- Born: November 6, 1954 (age 71) Daegu, South Korea
- Education: Seoul Arts High School; Accademia Nazionale di Santa Cecilia;
- Occupation: Opera singer

Korean name
- Hangul: 김영미
- RR: Gim Yeongmi
- MR: Kim Yŏngmi

= Youngmi Kim =

South Korean soprano opera singer (born 1954)

Youngmi Kim (김영미; born November 6, 1954) is a South Korean vocalist known for her performance as a soprano opera singer.

==Early life and education==
Kim was born in Daegu, South Korea, and graduated from Yewon Middle School and Seoul Arts High School. In 1973, she entered the Accademia Nazionale di Santa Cecilia in Rome, Italy. Kim studied with Professor Jolanda Magnoni and received her master's degree in 1979.
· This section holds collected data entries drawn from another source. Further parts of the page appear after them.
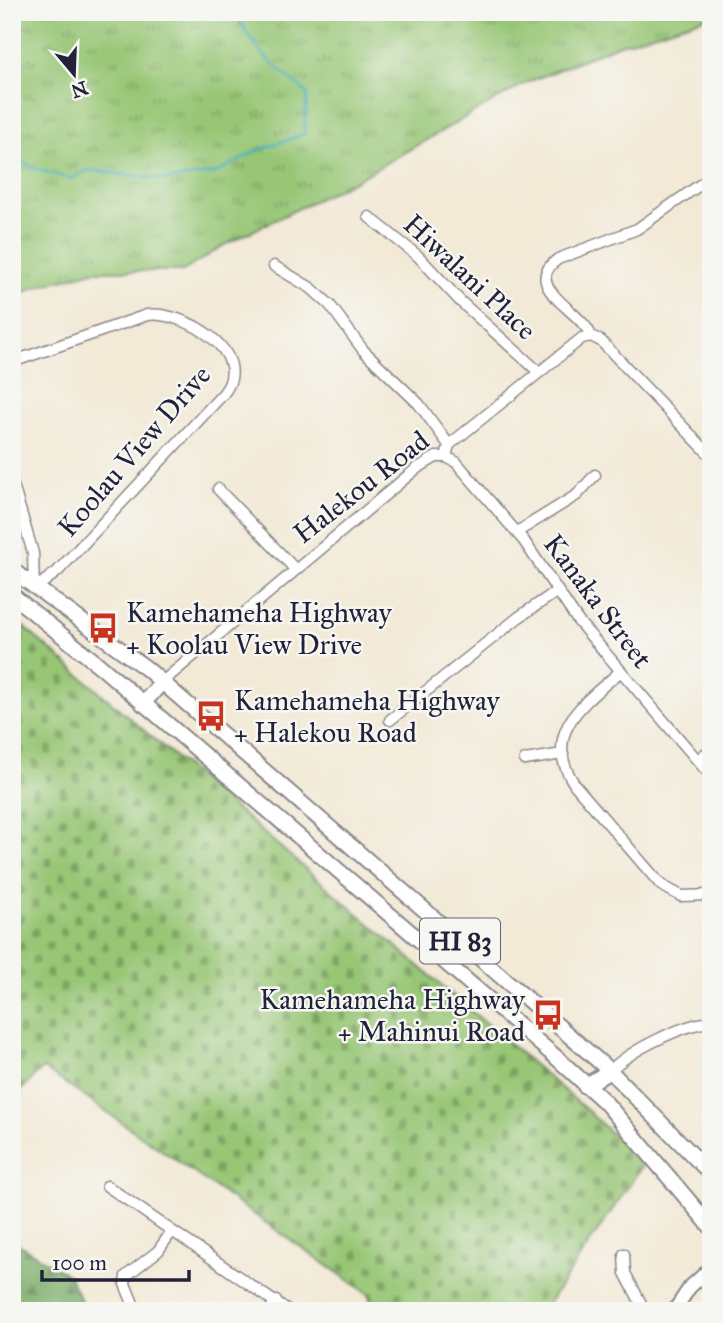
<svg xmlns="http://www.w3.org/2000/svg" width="723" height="1323" font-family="'IM FELL Great Primer',serif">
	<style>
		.forest { fill: url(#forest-firs); stroke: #4e6650; stroke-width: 2 }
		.cemetery { fill: url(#cemetery-stones); stroke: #5c7458; stroke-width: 2 }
		.park { fill: url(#park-tufts); stroke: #5c7458; stroke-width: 2 }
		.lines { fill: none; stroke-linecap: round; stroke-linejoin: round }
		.stream { stroke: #3fadbc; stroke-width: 2.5 }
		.street-casing { stroke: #8a8688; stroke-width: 13 }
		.secondary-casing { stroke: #8a8688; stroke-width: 16 }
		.primary-casing { stroke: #8a8688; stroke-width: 18 }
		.street { stroke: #fff; stroke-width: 10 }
		.secondary { stroke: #fff; stroke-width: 12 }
		.primary { stroke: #fff; stroke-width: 14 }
		.labels { text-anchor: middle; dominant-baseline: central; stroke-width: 5; stroke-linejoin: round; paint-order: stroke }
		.shield { fill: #f6f6f2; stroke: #626272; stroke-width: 2 }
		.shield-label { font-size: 26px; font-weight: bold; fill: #22223b }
		.street-label { font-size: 28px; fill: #22223b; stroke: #f6f6f2 }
		.poi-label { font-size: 28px; fill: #22223b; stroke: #f6f6f2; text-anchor: start }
	</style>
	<defs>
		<pattern id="forest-firs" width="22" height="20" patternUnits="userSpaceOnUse" patternTransform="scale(1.75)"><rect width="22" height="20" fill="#79ab66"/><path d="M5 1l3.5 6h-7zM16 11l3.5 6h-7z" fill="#638b55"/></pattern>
		<pattern id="cemetery-stones" width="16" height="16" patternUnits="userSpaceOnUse" patternTransform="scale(1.75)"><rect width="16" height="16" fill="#97c675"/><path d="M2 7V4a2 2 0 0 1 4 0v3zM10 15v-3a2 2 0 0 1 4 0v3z" fill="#7ba061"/></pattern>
		<pattern id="park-tufts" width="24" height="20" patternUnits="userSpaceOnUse" patternTransform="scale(1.75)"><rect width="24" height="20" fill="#97c675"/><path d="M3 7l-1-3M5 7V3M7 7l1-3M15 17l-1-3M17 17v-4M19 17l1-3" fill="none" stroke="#7ba061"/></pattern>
	</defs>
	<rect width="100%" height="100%" fill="#f6f6f2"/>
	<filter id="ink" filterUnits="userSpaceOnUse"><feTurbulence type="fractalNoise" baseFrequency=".0143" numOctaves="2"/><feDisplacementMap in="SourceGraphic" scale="14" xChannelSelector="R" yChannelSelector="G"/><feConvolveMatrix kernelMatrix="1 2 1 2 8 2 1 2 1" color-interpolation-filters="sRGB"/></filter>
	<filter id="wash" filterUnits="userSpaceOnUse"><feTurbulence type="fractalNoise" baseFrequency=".00686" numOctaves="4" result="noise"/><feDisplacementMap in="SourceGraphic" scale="28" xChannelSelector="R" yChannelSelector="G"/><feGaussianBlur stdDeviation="1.57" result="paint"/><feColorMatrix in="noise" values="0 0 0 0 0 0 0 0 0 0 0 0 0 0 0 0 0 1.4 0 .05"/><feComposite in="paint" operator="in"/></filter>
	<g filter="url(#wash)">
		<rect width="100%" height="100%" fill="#f2e9d6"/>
		<path class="forest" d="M 12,1240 L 69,1276 L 86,1311 L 12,1311 Z"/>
		<path class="cemetery" d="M 12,617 L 589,1112 L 643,1165 L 543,1311 L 370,1311 L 370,1295 L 43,1068 L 12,1099 Z"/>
		<path class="park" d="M 12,12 L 711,12 L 711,16 L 617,45 L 524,84 L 356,180 L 226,244 L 183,271 L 93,271 L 33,288 L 12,299 Z"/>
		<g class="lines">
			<path class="stream" d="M 12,154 L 33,168 L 71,179 L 88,170 L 167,180 L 216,173 L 256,151 L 304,134 L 307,93 C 279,70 249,47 237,12"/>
		</g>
	</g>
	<g filter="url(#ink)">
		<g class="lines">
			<g class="street-casing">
				<path id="street" d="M 369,217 L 418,256 L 461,302 L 539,372
					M 274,266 L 311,288 L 330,305 L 363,350 L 419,404 L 449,445
					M 591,336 C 583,311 519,287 558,259 L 637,229 L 711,177
					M 12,362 L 147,315 C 183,310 257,353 223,394 L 57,572 L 34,589
					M 446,457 L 456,462 L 524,541 L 578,621 L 711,776
					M 446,457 L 449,445 L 582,338 L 591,336 L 601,341 L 711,456
					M 12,482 L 33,553 L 34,588
					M 218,489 L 294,568
					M 517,532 L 577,495 L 595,475
					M 621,671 C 585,702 539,733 575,785 L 661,885 L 681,896 L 711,895
					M 161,683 L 416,469 L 436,457 L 446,457
					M 390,720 L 519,617 L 556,592
					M 525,760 L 563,754
					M 698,760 L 711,749
					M 610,1071 C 629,1051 683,1024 711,1022
					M 107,1186 L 288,1311
					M 624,1254 L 625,1273 L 645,1311
					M 136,1311 L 125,1284 L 126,1276 L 158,1251 L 172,1231
					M 269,1311 L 276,1301"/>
			</g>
			<g class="secondary-casing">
				<path id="secondary" d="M 674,1311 L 690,1287 L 711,1268"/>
			</g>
			<g class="primary-casing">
				<path id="primary" d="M 12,570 L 147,669 L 610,1071 L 711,1174
					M 12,595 L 100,666 L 558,1059 L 605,1102 L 711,1227
					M 143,704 L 161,683
					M 585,1086 L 610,1071"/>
			</g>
			<use href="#street" class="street"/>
			<use href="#secondary" class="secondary"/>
			<use href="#primary" class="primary"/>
		</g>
	</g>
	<defs>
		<g id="bus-bare" transform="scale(2.415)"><path d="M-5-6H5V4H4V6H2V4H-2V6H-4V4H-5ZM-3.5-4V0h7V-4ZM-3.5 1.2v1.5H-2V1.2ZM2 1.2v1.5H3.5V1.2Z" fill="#c8321e" stroke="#f6f6f2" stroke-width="2.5" paint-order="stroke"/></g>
	</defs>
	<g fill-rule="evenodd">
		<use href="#bus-bare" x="103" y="628"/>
		<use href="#bus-bare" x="211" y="716"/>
		<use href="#bus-bare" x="548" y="1015"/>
	</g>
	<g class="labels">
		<rect class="shield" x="420" y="918.5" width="80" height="45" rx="5"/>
		<g class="shield-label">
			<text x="460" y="941">HI 83</text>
		</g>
		<g class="street-label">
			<text transform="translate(470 277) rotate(43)">Hiwalani Place</text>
			<text transform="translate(134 451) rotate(-49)">Koolau View Drive</text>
			<text transform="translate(361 487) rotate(-38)">Halekou Road</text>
			<text transform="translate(598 601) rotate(53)">Kanaka Street</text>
		</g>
		<g class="poi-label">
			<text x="126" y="612">Kamehameha Highway<tspan x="126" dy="32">+ Koolau View Drive</tspan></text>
			<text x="234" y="700">Kamehameha Highway<tspan x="234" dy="32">+ Halekou Road</tspan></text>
			<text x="525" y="999" text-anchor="end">Kamehameha Highway<tspan x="525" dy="32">+ Mahinui Road</tspan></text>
		</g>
	</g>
	<rect width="723" height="1323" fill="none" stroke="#f6f6f2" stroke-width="42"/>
	<g transform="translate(74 74) rotate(161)" stroke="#f6f6f2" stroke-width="5" paint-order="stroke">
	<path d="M0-5L12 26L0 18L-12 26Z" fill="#22223b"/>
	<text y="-10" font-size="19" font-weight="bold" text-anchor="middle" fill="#22223b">N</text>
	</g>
	<path d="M42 1270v10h147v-10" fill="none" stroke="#22223b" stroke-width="3.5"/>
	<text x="52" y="1270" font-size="21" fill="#22223b" stroke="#f6f6f2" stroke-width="5" paint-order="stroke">100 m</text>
</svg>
Kim comes from a family with a long history in music. Her maternal grandfather (Ahn Ki-yong) was the first Korean musician trained at a conservatory in the United States. Ahn Ki-yong's operas (Kong-jui Pat-jui and Kyonwu-Jiknyo) were the first and the second Western-style operas ever written and produced in Korea.

==Career==
Having studied in Rome, Kim acquired training in Italian operatic works and was the first singer of Korean birth to enter the Verona and Puccini Competitions. She performed in her first complete opera, in the role of Violetta in Verdi's La traviata, at the National Theater of Korea, Seoul in 1977, and in 1978 she performed the role of Mimi in Puccini's La Bohème at the Sejong Cultural Center in Seoul. Kim has been recognized for her beautiful voice at an early age and received many awards. She won the Maria Callas International Competition in 1980 and the Luciano Pavarotti Competition in 1981. The same year, she gave her American debut recital at the Lincoln Center in New York. In 1982, she performed in Philadelphia in Donizetti's L'elisir d'amore ("The Elixir of Love") opposite Pavarotti, who performed the role of Nemorino. Throughout the 1980s, Ms. Kim performed in numerous roles in the US. She held the title the role of Cio-Cio San in Puccini's Madama Butterfly with the Hawaii Opera Theater in March 1985 and in Los Angeles in October 1986.

As a New York City Opera member, Kim appeared as Mimi in Puccini's La Bohème. Other appearances include those at the Bastille Opera, the National Symphony in Washington DC, and the LA Philharmonic. She was also in Hawaii University's Gentio fundraising recital in 1995 and the musical Academy Kijiahna Festival in 1996. In March 1997, she performed the role of Desdemona in Verdi's Otello. In 1998, she was in Rome's Santa Cecilia Orchestra Opera for Matan’s Shooter and Tokyo at the New National Opera stage performing La traviata. She was also in Korea that year in August performing in the play Hwang Jin Yi and others. Once, she played the top and main character of Madama Butterfly in the San Diego Opera Stage.

As of 2012, she is a professor at Korea National University of Arts.

=== Voice and musicality ===
Kim is a soprano specializing in the Italian bel canto tradition of operatic singing. Because of her voice, her grounding in the Italian repertoire, and her pioneering role as a musician of Asian descent accomplished in the Western art music tradition, Young-mi Kim has been called, "the Maria Callas of the East". A master of messa di voce through superb breath control, she is also highly regarded for her musical accuracy and her tonal consistency throughout an extensive vocal range. In opera and concert performances, her musical mastery has been recognized both for its extraordinary power and richness along with the professionalism of her gentle stage manners.

=== Albums ===
Kim has released three solo albums and one book. Her albums are called Lullaby, Lullaby 2 and The world's most beautiful songs. Her first album Lullaby sold 70,000 copies upon its release in 1995 and was followed by a second volume in 1998. Other albums that include her performances are, Most popular Christian songs in Korea, Four Composers, Beautiful art songs, and World famous songs no. 1. "Yearning", "Footprints", "Lovely Deer" and "Love" are just a few of her songs.

== Awards ==
In 1977, Kim won the first prize at the Verona International Competition in Italy. In 1979, she won the first prize at Giacomo Puccini Contest, and in 1980, she was ranked one of the six best singers at Maria Callas Concours. In 1981, she won the first prize at Luciano Pavarotti Concours. In addition, she received awards in the 10th Korean Schubert Lieder Competition and the Emelie Dieterle Award. In 2003, she was chosen as a finalist in the International Baroque Singing Competition of Chimay, Belgium.

== Publications ==
In 2010, Kim published a book titled Just like Kim Youngmi, prima donna. In this autobiography, she describes how she overcame her loneliness when she was studying abroad. She recalls difficult moments throughout her life and how she endured them. She also introduces her own vocal techniques within the book.